### Information shown ###
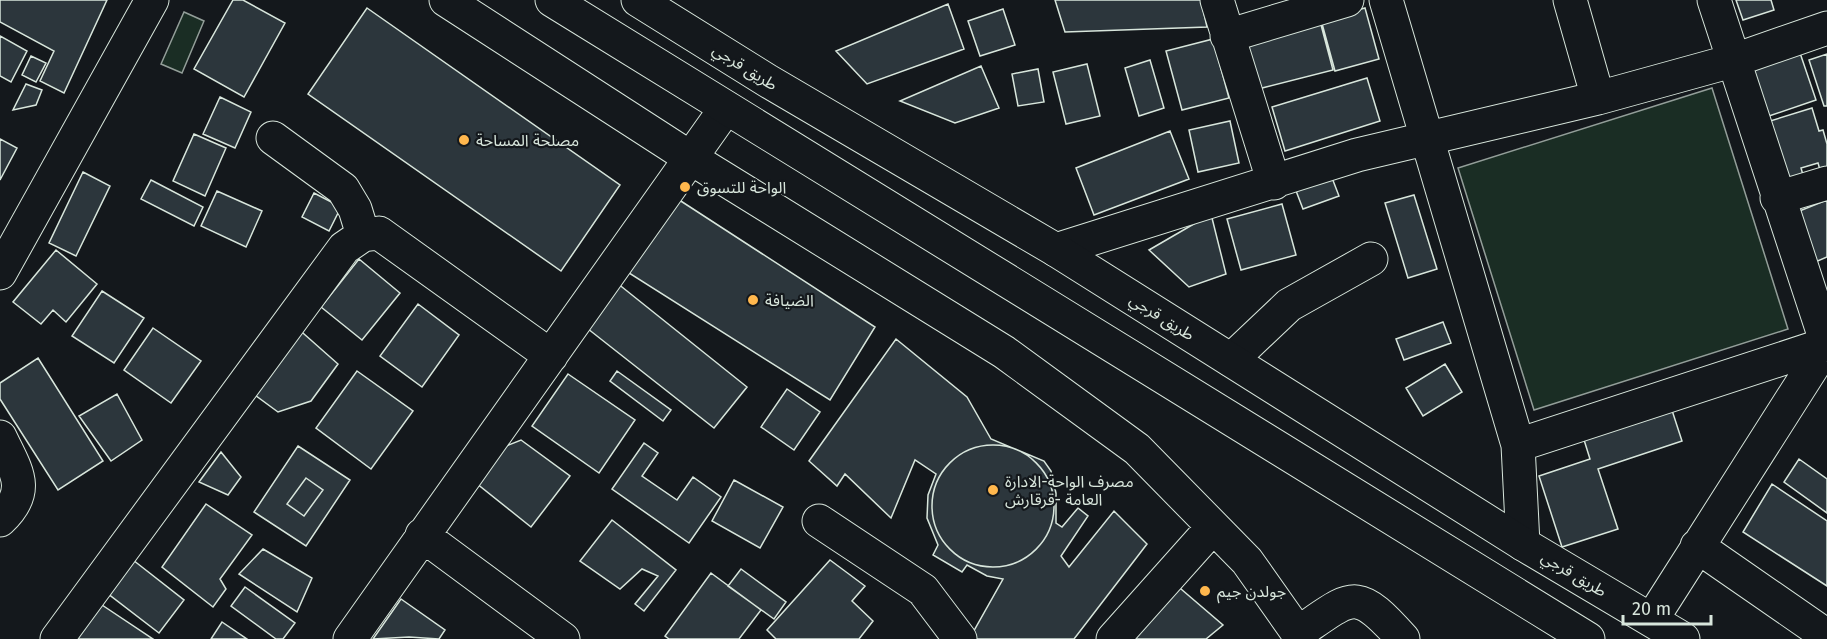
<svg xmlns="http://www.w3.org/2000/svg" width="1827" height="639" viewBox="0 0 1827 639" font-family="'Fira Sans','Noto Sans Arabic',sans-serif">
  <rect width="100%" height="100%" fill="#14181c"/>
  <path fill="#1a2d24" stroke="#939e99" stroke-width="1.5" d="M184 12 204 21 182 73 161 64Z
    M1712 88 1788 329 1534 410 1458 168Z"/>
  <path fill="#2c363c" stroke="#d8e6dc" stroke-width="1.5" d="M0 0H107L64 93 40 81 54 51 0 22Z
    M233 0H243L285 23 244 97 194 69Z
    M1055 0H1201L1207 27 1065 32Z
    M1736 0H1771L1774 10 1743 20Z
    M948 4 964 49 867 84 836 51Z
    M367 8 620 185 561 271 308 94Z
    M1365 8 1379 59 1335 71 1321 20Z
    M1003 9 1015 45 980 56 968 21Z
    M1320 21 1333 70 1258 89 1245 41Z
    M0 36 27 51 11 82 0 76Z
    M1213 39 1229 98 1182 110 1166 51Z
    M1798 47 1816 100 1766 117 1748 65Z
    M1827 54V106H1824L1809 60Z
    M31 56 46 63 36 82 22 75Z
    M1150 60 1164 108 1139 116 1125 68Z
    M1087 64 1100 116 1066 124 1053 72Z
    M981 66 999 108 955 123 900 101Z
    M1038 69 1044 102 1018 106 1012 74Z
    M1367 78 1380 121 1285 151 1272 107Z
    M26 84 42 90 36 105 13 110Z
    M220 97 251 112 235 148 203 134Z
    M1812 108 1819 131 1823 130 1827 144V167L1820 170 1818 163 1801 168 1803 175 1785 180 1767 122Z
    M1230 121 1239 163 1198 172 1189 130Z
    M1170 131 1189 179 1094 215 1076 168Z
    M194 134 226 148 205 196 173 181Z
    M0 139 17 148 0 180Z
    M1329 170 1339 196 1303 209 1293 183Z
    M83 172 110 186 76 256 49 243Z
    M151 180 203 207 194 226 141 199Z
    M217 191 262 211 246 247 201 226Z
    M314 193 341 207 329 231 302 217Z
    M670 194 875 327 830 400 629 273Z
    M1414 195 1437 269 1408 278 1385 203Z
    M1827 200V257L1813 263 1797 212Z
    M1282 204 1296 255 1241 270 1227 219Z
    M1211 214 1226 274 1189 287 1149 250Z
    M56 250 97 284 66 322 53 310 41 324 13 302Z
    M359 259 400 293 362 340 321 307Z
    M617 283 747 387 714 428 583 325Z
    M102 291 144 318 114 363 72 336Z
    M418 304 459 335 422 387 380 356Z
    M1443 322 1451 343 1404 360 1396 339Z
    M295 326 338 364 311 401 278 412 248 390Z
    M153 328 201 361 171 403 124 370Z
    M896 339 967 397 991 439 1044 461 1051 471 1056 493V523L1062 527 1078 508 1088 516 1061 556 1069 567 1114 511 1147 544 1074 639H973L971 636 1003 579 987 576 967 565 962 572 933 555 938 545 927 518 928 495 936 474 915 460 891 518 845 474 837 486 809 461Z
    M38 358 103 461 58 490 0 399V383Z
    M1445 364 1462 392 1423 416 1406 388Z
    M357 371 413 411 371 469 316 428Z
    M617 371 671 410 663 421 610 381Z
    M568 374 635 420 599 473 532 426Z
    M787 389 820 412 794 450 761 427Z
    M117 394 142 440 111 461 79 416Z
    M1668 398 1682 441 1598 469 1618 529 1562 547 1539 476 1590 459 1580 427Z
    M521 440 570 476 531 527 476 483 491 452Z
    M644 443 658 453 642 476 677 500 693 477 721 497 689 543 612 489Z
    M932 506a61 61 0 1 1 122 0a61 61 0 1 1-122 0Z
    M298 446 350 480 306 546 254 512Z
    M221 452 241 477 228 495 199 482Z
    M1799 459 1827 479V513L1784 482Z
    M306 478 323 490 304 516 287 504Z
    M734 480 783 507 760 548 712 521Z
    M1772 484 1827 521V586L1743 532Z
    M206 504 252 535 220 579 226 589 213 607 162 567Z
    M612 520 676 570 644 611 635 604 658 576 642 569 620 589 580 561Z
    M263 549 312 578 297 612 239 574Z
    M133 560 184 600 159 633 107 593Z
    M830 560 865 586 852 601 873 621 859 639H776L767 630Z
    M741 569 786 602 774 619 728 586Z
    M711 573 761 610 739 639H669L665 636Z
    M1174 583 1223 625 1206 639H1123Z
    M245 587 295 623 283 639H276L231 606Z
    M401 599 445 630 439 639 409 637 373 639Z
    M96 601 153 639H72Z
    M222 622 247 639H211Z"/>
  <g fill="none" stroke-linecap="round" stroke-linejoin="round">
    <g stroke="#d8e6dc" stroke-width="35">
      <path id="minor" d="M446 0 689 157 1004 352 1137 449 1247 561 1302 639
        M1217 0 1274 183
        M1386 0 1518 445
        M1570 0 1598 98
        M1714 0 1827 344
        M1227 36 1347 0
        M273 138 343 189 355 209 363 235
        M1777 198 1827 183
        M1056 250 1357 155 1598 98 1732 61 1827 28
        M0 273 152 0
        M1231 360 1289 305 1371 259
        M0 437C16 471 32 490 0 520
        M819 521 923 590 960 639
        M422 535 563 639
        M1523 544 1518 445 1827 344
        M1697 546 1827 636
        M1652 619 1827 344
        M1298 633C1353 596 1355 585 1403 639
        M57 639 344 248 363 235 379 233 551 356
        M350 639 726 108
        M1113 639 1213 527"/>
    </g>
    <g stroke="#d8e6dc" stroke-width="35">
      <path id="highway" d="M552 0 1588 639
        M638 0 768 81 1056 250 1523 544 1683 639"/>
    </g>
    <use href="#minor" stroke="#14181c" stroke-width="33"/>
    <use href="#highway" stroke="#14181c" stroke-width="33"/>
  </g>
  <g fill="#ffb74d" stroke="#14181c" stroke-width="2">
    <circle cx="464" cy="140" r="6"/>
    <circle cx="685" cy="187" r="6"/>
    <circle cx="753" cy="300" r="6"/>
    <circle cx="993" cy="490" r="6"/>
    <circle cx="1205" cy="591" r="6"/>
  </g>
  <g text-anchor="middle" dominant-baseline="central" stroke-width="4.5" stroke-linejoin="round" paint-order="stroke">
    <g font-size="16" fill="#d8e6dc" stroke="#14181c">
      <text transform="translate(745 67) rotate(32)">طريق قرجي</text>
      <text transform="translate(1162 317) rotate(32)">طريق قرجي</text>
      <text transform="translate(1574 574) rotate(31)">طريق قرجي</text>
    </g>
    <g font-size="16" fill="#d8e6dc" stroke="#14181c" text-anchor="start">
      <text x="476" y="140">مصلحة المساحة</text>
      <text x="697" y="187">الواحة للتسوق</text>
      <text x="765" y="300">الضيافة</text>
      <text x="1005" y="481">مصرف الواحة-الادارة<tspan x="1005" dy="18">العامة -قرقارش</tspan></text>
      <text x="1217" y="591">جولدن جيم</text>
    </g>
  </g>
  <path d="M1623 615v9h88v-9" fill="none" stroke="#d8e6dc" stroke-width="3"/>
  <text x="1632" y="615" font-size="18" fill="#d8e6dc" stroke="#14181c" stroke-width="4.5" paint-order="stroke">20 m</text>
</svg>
###
What you are asked to do: What you return must match each record exactly and contain no images.

Output for this task:
<svg xmlns="http://www.w3.org/2000/svg" width="1827" height="639" viewBox="0 0 1827 639" font-family="'Fira Sans','Noto Sans Arabic',sans-serif">
  <rect width="100%" height="100%" fill="#14181c"/>
  <path fill="#1a2d24" stroke="#939e99" stroke-width="1.5" d="M184 12 204 21 182 73 161 64Z
    M1712 88 1788 329 1534 410 1458 168Z"/>
  <path fill="#2c363c" stroke="#d8e6dc" stroke-width="1.5" d="M0 0H107L64 93 40 81 54 51 0 22Z
    M233 0H243L285 23 244 97 194 69Z
    M1055 0H1201L1207 27 1065 32Z
    M1736 0H1771L1774 10 1743 20Z
    M948 4 964 49 867 84 836 51Z
    M367 8 620 185 561 271 308 94Z
    M1365 8 1379 59 1335 71 1321 20Z
    M1003 9 1015 45 980 56 968 21Z
    M1320 21 1333 70 1258 89 1245 41Z
    M0 36 27 51 11 82 0 76Z
    M1213 39 1229 98 1182 110 1166 51Z
    M1798 47 1816 100 1766 117 1748 65Z
    M1827 54V106H1824L1809 60Z
    M31 56 46 63 36 82 22 75Z
    M1150 60 1164 108 1139 116 1125 68Z
    M1087 64 1100 116 1066 124 1053 72Z
    M981 66 999 108 955 123 900 101Z
    M1038 69 1044 102 1018 106 1012 74Z
    M1367 78 1380 121 1285 151 1272 107Z
    M26 84 42 90 36 105 13 110Z
    M220 97 251 112 235 148 203 134Z
    M1812 108 1819 131 1823 130 1827 144V167L1820 170 1818 163 1801 168 1803 175 1785 180 1767 122Z
    M1230 121 1239 163 1198 172 1189 130Z
    M1170 131 1189 179 1094 215 1076 168Z
    M194 134 226 148 205 196 173 181Z
    M0 139 17 148 0 180Z
    M1329 170 1339 196 1303 209 1293 183Z
    M83 172 110 186 76 256 49 243Z
    M151 180 203 207 194 226 141 199Z
    M217 191 262 211 246 247 201 226Z
    M314 193 341 207 329 231 302 217Z
    M670 194 875 327 830 400 629 273Z
    M1414 195 1437 269 1408 278 1385 203Z
    M1827 200V257L1813 263 1797 212Z
    M1282 204 1296 255 1241 270 1227 219Z
    M1211 214 1226 274 1189 287 1149 250Z
    M56 250 97 284 66 322 53 310 41 324 13 302Z
    M359 259 400 293 362 340 321 307Z
    M617 283 747 387 714 428 583 325Z
    M102 291 144 318 114 363 72 336Z
    M418 304 459 335 422 387 380 356Z
    M1443 322 1451 343 1404 360 1396 339Z
    M295 326 338 364 311 401 278 412 248 390Z
    M153 328 201 361 171 403 124 370Z
    M896 339 967 397 991 439 1044 461 1051 471 1056 493V523L1062 527 1078 508 1088 516 1061 556 1069 567 1114 511 1147 544 1074 639H973L971 636 1003 579 987 576 967 565 962 572 933 555 938 545 927 518 928 495 936 474 915 460 891 518 845 474 837 486 809 461Z
    M38 358 103 461 58 490 0 399V383Z
    M1445 364 1462 392 1423 416 1406 388Z
    M357 371 413 411 371 469 316 428Z
    M617 371 671 410 663 421 610 381Z
    M568 374 635 420 599 473 532 426Z
    M787 389 820 412 794 450 761 427Z
    M117 394 142 440 111 461 79 416Z
    M1668 398 1682 441 1598 469 1618 529 1562 547 1539 476 1590 459 1580 427Z
    M521 440 570 476 531 527 476 483 491 452Z
    M644 443 658 453 642 476 677 500 693 477 721 497 689 543 612 489Z
    M932 506a61 61 0 1 1 122 0a61 61 0 1 1-122 0Z
    M298 446 350 480 306 546 254 512Z
    M221 452 241 477 228 495 199 482Z
    M1799 459 1827 479V513L1784 482Z
    M306 478 323 490 304 516 287 504Z
    M734 480 783 507 760 548 712 521Z
    M1772 484 1827 521V586L1743 532Z
    M206 504 252 535 220 579 226 589 213 607 162 567Z
    M612 520 676 570 644 611 635 604 658 576 642 569 620 589 580 561Z
    M263 549 312 578 297 612 239 574Z
    M133 560 184 600 159 633 107 593Z
    M830 560 865 586 852 601 873 621 859 639H776L767 630Z
    M741 569 786 602 774 619 728 586Z
    M711 573 761 610 739 639H669L665 636Z
    M1174 583 1223 625 1206 639H1123Z
    M245 587 295 623 283 639H276L231 606Z
    M401 599 445 630 439 639 409 637 373 639Z
    M96 601 153 639H72Z
    M222 622 247 639H211Z"/>
  <g fill="none" stroke-linecap="round" stroke-linejoin="round">
    <g stroke="#d8e6dc" stroke-width="35">
      <path id="minor" d="M446 0 689 157 1004 352 1137 449 1247 561 1302 639
        M1217 0 1274 183
        M1386 0 1518 445
        M1570 0 1598 98
        M1714 0 1827 344
        M1227 36 1347 0
        M273 138 343 189 355 209 363 235
        M1777 198 1827 183
        M1056 250 1357 155 1598 98 1732 61 1827 28
        M0 273 152 0
        M1231 360 1289 305 1371 259
        M0 437C16 471 32 490 0 520
        M819 521 923 590 960 639
        M422 535 563 639
        M1523 544 1518 445 1827 344
        M1697 546 1827 636
        M1652 619 1827 344
        M1298 633C1353 596 1355 585 1403 639
        M57 639 344 248 363 235 379 233 551 356
        M350 639 726 108
        M1113 639 1213 527"/>
    </g>
    <g stroke="#d8e6dc" stroke-width="35">
      <path id="highway" d="M552 0 1588 639
        M638 0 768 81 1056 250 1523 544 1683 639"/>
    </g>
    <use href="#minor" stroke="#14181c" stroke-width="33"/>
    <use href="#highway" stroke="#14181c" stroke-width="33"/>
  </g>
  <g fill="#ffb74d" stroke="#14181c" stroke-width="2">
    <circle cx="464" cy="140" r="6"/>
    <circle cx="685" cy="187" r="6"/>
    <circle cx="753" cy="300" r="6"/>
    <circle cx="993" cy="490" r="6"/>
    <circle cx="1205" cy="591" r="6"/>
  </g>
  <g text-anchor="middle" dominant-baseline="central" stroke-width="4.5" stroke-linejoin="round" paint-order="stroke">
    <g font-size="16" fill="#d8e6dc" stroke="#14181c">
      <text transform="translate(745 67) rotate(32)">طريق قرجي</text>
      <text transform="translate(1162 317) rotate(32)">طريق قرجي</text>
      <text transform="translate(1574 574) rotate(31)">طريق قرجي</text>
    </g>
    <g font-size="16" fill="#d8e6dc" stroke="#14181c" text-anchor="start">
      <text x="476" y="140">مصلحة المساحة</text>
      <text x="697" y="187">الواحة للتسوق</text>
      <text x="765" y="300">الضيافة</text>
      <text x="1005" y="481">مصرف الواحة-الادارة<tspan x="1005" dy="18">العامة -قرقارش</tspan></text>
      <text x="1217" y="591">جولدن جيم</text>
    </g>
  </g>
  <path d="M1623 615v9h88v-9" fill="none" stroke="#d8e6dc" stroke-width="3"/>
  <text x="1632" y="615" font-size="18" fill="#d8e6dc" stroke="#14181c" stroke-width="4.5" paint-order="stroke">20 m</text>
</svg>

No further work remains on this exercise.